Nearly twenty five years after Wilson's untimely death, we'll never know if this version of Bambu matched the creative vision of its creator but it does offer a rare glimpse into a profoundly creative mind. Bearing in mind the fact that this was the same album that had been left abandoned by Dennis himself a full four years before he died in 1983. For the ardent musicologist in all of us, this collection is a treasure, at last finding its rightful place in Dennis Wilson's legacy.

3. Pavement Brighten the Corners (Nicene Creedence Edition)

Matador Record's two-disc Nicene Creedence Edition of Pavement's seminal Brighten the Corners goes way beyond the original 12-song release, adding a whopping 31 additional cuts: Including outtakes, B-sides, compilation tracks, and live radio sessions, all of them top-notch. (When I do my top five song title list "Neil Hagerty Meets Jon Spencer in a Non-Alcoholic Bar" will surely be first and foremost.)

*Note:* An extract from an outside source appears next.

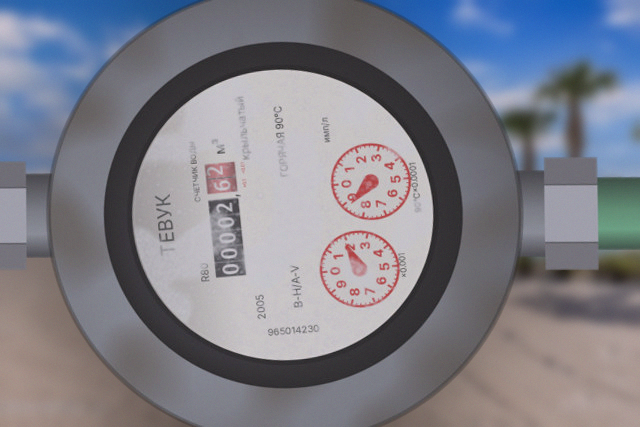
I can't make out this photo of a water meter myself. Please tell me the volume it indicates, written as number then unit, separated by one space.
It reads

I recall very well when the original release of this album graced my ears. By then Pavement had perfected their slacker ideology with their clever mélange of idiosyncrasy and competence. These guys were such a huge influence on indie music for years since. I've always considered them to be this continent's version of the Fall. High praise, trust me, Mark E. Smith is a demigod in my books.

So get out the air guitar and go Guitar Hero over the seven-minute "And Then (The Hexx)". Pure ‘postmetallifunkyslackersabbathjam’ goodness!

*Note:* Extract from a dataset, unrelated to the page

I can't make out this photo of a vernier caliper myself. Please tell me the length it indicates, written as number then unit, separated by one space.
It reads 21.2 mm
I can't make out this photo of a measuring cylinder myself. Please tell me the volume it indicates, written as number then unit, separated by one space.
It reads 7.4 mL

2. R.E.M. Murmur (Deluxe Edition)

You know how sometimes you get that little burst of adrenalin when you get some good news about something you really love. Well I got that rush when I heard about this records impending reissue. When I actually heard it though, it was a whole new ballgame. Hearing this reissue was like hearing it for the first time just like I did over twenty five years ago. Pristine, mysterious and jaw droppingly good. But the real bonus here is the oft bootlegged live cd from Larry's Hideaway in Toronto. - This generation's artistic equivalent to Live at Leeds by the Who. (THIS SHOW IS JUST THAT GOOD.)

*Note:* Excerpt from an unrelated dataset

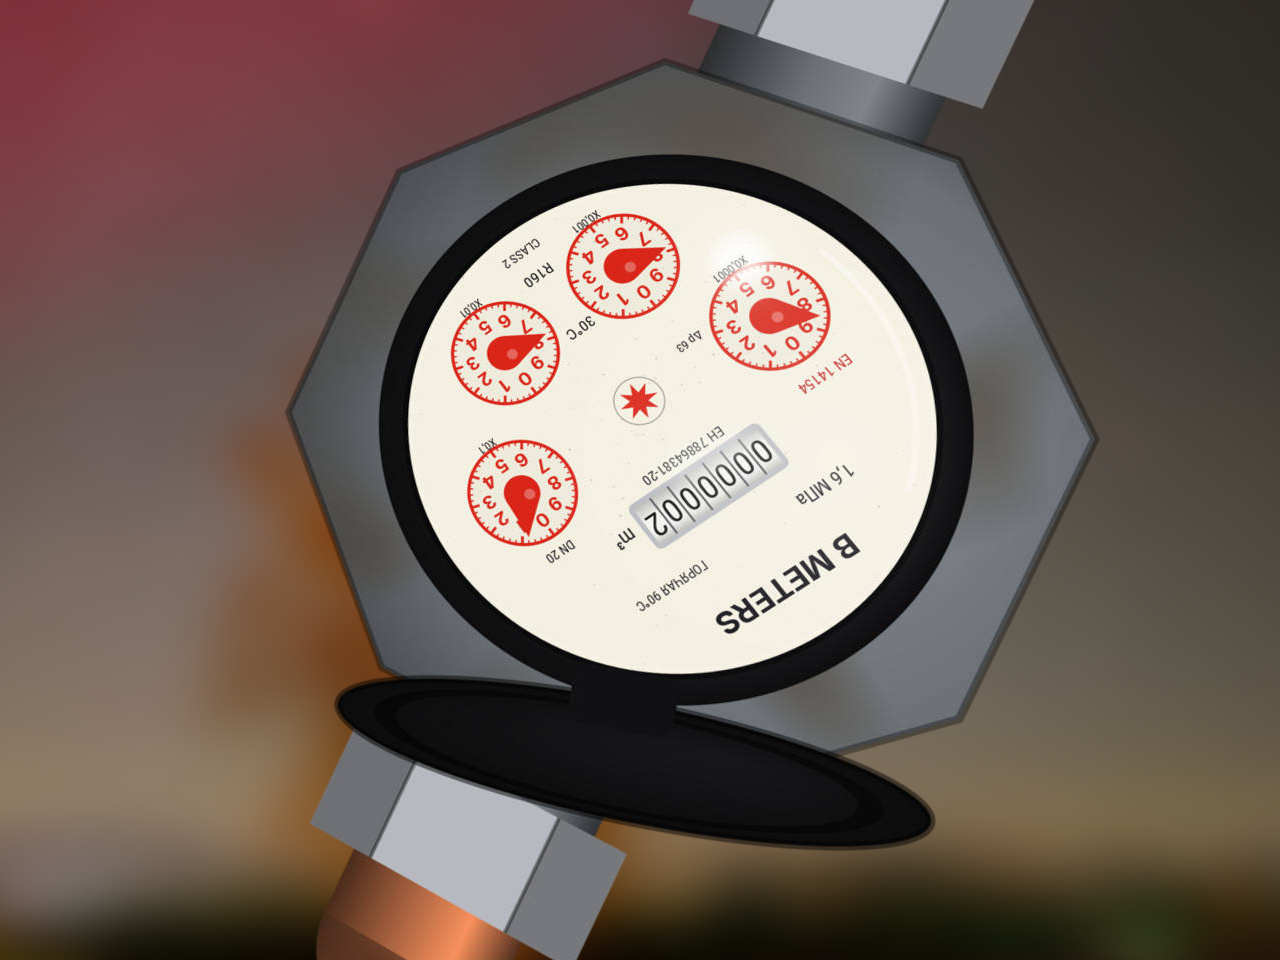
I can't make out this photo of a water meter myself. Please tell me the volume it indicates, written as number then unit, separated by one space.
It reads 2.0778 m³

I could write an essay on the importance of this CD in my musical pedigree but this time I defer to you the listener to discover its riches. It rarely gets better than this.

1. Otis Redding Otis Blue: Otis Redding Sings Soul (Collector's Edition)

On July 10, 1965, Otis Redding took only 24 hours to record ten of the eleven songs that would make up Otis Blue: Otis Redding Sings Soul, arguably the 1960s' greatest studio-recorded soul LP. Allow me to amend that. It may be one of the last century’s greatest recorded LP’s.

This is unquestionably Redding's crowning achievement. The sprawling two CD Collector's Edition of Otis Blue really helps to illuminate that contention. This amazing package includes rarities, live versions of the album tracks, alternate mixes, and the original LP in both mono and stereo. It was pure bliss to discover anew the magic that lies within this record. Not unlike the more extensive Beach Boys - Pet Sounds Boxed Set this release goes a long way in explaining the back story of this legendary musician.

The music on this disc will affect the way you listen to and interpret music. "Change Gonna Come", Redding's cover of Sam Cooke's now timely civil rights anthem "A Change Is Gonna Come", is the real gem of this package. Emotional, raw and so extraordinarily passionate the hair on the back of your neck will stand on end when you hear it.

For an album that took one day to create is still a stunning revelation to me- Testimony to the inimitable soul and sublime talent of Otis Redding. This record needs to be in everyone's collection. It deserves reverence, it deserves love. It is a blueprint for all of us to do just that.


Dale said...

Tasty reissues! I'll have to get the Replacements and R.E.M. ones and have a listen to the rest. Is it Q magazine that has a Reissues section? It's glossy and sexy but costs one million dollars per issue due to the CD they attach.

Barbara Bruederlin said...

Trust a true list junkie to come up with such a stellar idea. There were a lot of great reissues this year, weren't there?

There were also some interesting compilations that were released, some of which stirred controversy, which is always fun.

You are starting to make me all anxious to start on my lists now!